Mistakes businesses make when writing up their client case studies – is it really worth sharing them?
Your client success stories are fantastic news for you. But no one really cares how well you did and how amazing your services are (until they need you.) If you want people to ignore your case studies, here are the top 5 things to do to make absolutely sure no one reads them:
1. Write the headline with as many awesome adjectives as possible
2. Start your social media post with “We’re so proud to share this win story…”
3. Include all the product detail and explain step by step how the service works
4. Leave out your client’s company name and make bland references to their feedback
5. Write a list of bullet points, keeping them really concise
Or you could write your case studies in a way that helps people. You could make them so compelling; the case studies become the first stepping stone to build trust with potential new clients. This leads to interested people taking action to buy your services (result!) because they need them.
Here’s why those mistakes are so damaging – and what you could try instead.
Make your headline compelling
We all recognise clickbait. The headlines are stuffed full of amazing adjectives and clinching certainty about what you’ll achieve after reading the article. Breaking news: these headlines might get clicks, but they don’t work well for building trust, if the content doesn’t match the reader’s expectations. You will need to use emotive words to get people engaged. Make your headline stand out on merit… which leads nicely into… what’s in it for them?
Share your story with ‘what’s in it for them’
When you write social media posts to share your success stories, explain immediately what problem you solved for your client. People who are struggling with similar challenges will quickly spot your case study; then they’ll read it because you convince them you know how to solve the problem. The old adage is true: pride comes before a fall. If you’re proud of something, swap the pride for gratitude – be grateful to your client for trusting you. And you’ll see a different outcome when you share the story.
Include the results your business delivers
No one cares about your product. Harsh, but true – they don’t want to read the detail about any of the fantastic features until they’re ready to buy. So your case studies must focus on the results you deliver and the benefits you offer. Even better: quote the numbers, give statistics and explain the journey from A situation to B outcome.
Name your client with their testimonial
An authentic client testimonial does include the person’s name. If you share anonymous quotes from your customers, you can expect people to flick past them – because our brains simply prefer to paint a visual picture of a person. (Although you can still use a pseudonym to protect your clients’ identity where needed.) Do use speech marks and don’t sanitise their feedback with your tone of voice – it’ll sound more genuine if you keep their words.

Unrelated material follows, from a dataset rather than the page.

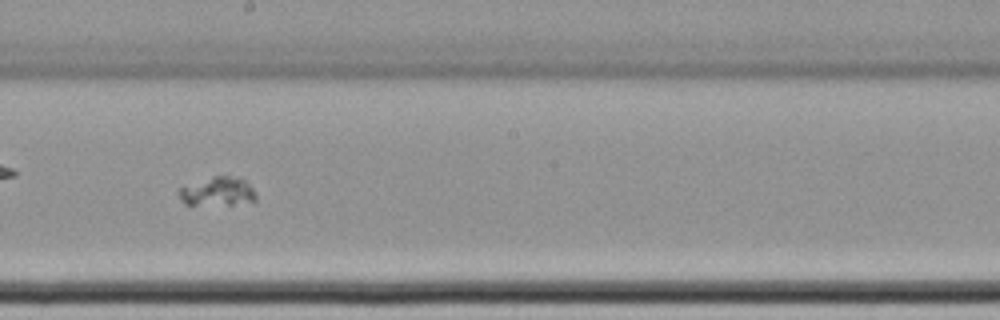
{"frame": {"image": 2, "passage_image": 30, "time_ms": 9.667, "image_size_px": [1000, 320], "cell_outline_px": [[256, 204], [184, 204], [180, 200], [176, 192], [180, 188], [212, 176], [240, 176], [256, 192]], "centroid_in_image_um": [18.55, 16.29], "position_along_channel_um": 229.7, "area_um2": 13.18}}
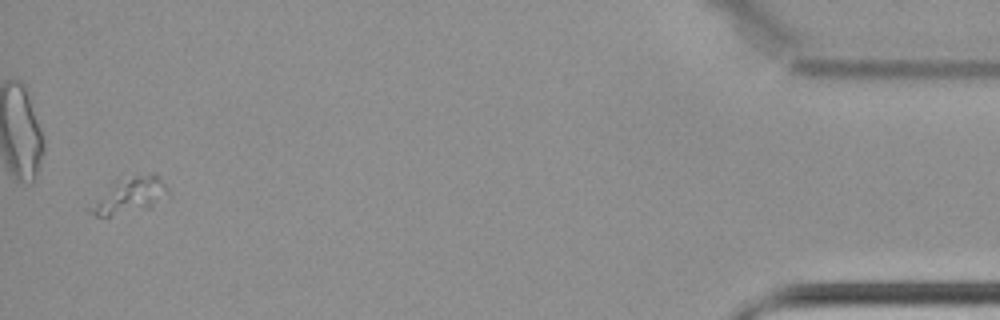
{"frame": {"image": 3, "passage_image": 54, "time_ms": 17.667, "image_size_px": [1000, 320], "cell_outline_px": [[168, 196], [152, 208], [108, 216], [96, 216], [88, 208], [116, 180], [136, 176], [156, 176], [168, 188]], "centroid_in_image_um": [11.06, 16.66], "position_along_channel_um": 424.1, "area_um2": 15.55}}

Use storytelling techniques
When you’re an established business, it’s hard to do a u-turn and change the way your brand sounds. However, bullet points remind people of bad PowerPoint presentations. They might be easy to read, but they lack emotion, they fail to help you connect with people, and they miss the opportunity to tell the story.
Whereas, we all love a good story. Make your client the hero, describe your role as the guide and get them engaged in what you’re saying.